• To do:
A. Reproduce the biography of Raymond Chan Chi-chuen word for word, from "- Occupation: Presenter" up to and including "is currently imprisoned.".
B. Continue the biography of Raymond Chan Chi-chuen from its last sentence.

• Document text:
^^^^^^^^

Chairman of People Power
- In office 10 September 2016 – 2 May 2021
- Preceded by: Erica Yuen
- Succeeded by: Leung Ka-shing

Member of the Legislative Council
- In office 1 October 2012 – 30 September 2020
- Preceded by: Wong Sing-chi
- Succeeded by: Constituency abolished
- Constituency: New Territories East

Personal details
- Born: 16 April 1972 (age 54) Hong Kong
- Party: People Power (2011–2021)
- Spouse: Francis ​(m. 2021)​
- Education: Chinese University of Hong Kong (BSocSc in Sociology)
- Occupation: Presenter Radio commentator Politician

= Raymond Chan Chi-chuen =

Hong Kong politician (born 1972)

Raymond Chan Chi-chuen (born 16 April 1972 in Hong Kong, 陳志全), also called Slow Beat (慢必) in his radio career, is a former member of the Legislative Council of Hong Kong (representing the New Territories East constituency), presenter and former chief executive officer of Hong Kong Reporter.

Chan is the first openly gay legislator in Hong Kong and East Asia.
He resigned from the Legislative Council on 28 September 2020, citing that he would not serve in an "appointed legislature" after Beijing had extended the legislators' terms by a year. Chan, along with most other pro-democracy politicians in Hong Kong, is currently imprisoned.

^^^^^^^^

• Raw data:
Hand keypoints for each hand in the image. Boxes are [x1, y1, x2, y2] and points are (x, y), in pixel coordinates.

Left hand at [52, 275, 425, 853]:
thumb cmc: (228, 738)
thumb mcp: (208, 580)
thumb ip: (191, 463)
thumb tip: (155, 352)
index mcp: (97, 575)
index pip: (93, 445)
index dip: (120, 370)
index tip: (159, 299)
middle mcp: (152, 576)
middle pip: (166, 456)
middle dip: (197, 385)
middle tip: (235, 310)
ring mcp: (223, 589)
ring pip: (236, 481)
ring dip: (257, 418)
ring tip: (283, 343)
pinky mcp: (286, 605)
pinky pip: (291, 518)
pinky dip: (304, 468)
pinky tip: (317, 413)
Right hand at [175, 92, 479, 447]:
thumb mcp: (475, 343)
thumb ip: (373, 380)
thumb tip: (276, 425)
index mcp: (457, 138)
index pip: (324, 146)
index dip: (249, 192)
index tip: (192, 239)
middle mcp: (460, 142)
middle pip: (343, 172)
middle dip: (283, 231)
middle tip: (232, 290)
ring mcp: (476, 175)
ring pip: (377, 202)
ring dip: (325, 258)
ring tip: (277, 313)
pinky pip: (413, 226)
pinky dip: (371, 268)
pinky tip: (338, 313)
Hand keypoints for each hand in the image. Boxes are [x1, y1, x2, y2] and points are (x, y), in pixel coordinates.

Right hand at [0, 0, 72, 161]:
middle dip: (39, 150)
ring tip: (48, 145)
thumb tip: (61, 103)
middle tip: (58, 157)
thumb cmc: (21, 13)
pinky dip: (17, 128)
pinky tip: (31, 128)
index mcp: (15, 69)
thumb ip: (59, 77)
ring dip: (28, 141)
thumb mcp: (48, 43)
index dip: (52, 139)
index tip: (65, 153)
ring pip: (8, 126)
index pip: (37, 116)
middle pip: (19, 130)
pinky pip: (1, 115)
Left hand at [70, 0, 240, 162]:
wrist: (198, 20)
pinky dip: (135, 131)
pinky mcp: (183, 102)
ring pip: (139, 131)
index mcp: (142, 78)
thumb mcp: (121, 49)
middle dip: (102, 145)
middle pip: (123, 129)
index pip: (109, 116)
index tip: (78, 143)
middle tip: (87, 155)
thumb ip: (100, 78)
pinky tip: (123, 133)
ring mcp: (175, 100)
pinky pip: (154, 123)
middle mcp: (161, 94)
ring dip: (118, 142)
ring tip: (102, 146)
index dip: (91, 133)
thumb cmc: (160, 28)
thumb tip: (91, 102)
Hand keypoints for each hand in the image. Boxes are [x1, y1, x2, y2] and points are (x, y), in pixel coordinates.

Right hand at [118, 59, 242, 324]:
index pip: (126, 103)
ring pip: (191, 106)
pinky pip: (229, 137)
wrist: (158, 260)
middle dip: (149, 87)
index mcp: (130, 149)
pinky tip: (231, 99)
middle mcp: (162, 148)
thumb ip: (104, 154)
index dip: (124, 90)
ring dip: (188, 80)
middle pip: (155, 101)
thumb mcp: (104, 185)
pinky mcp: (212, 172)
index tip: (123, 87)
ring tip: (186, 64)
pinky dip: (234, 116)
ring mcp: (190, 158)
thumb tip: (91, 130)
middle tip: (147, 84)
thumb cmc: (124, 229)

^^^^^^^^

• Responses to the exercise:
A.
- Occupation: Presenter Radio commentator Politician

= Raymond Chan Chi-chuen =

Hong Kong politician (born 1972)

Raymond Chan Chi-chuen (born 16 April 1972 in Hong Kong, 陳志全), also called Slow Beat (慢必) in his radio career, is a former member of the Legislative Council of Hong Kong (representing the New Territories East constituency), presenter and former chief executive officer of Hong Kong Reporter.

Chan is the first openly gay legislator in Hong Kong and East Asia.
He resigned from the Legislative Council on 28 September 2020, citing that he would not serve in an "appointed legislature" after Beijing had extended the legislators' terms by a year. Chan, along with most other pro-democracy politicians in Hong Kong, is currently imprisoned.

B.
==Education==
Chan graduated from the Chinese University of Hong Kong in 1994 with a Bachelor of Social Science degree in Sociology.

==Career==
In the early 1990s, under the stage name Slow Beat, he teamed up with Tam Tak-chi (aka Fast Beat) to host a radio show on Commercial Radio Hong Kong, known as Fast Slow Beats, with help from Winnie Yu. The duo gained popularity when they hosted Challengers of Fire on Asia Television in 1997, but left the show one year later. They remained partners after joining Metro Showbiz in 2000 until Chan quit his career as radio host in 2007. He then spent one year practicing Buddhism in Japan. He returned as radio host at Internet radio station Hong Kong Reporter in 2010 and was named its chief executive officer in 2011.

Ray Chan is a Buddhist. In early 2009, he was a Buddhist monk in a Japanese temple, and he can read some fundamental Sanskrit.

In September 2010, along with several fellow hosts of Hong Kong Reporter, Chan became a co-founder and deputy spokesperson of political group Power Voters (later part of People Power), whose objective was to oppose the Democratic Party in the 2011 district council elections. Chan failed to challenge Democrat Lee Wing-tat in Lai Wah of Kwai Tsing District Council.

In 2012, he teamed up with Erica Yuen in running for the Legislative Council election and was ultimately elected. After the election, he came out as a gay man and voiced his support for LGBT rights in Hong Kong, including the legislation of the Sexual Orientation Discrimination Ordinance.

With the successful strategic voting among the pro-democracy voters, Chan was one of the five non-establishment candidates to be re-elected in the 2016 election with 45,993 votes. In the 2017 Chief Executive election, he supported radical legislator Leung Kwok-hung of the League of Social Democrats (LSD) to run for the Chief Executive through an unofficial civil petition, despite the mainstream pro-democrats backing former Financial Secretary John Tsang.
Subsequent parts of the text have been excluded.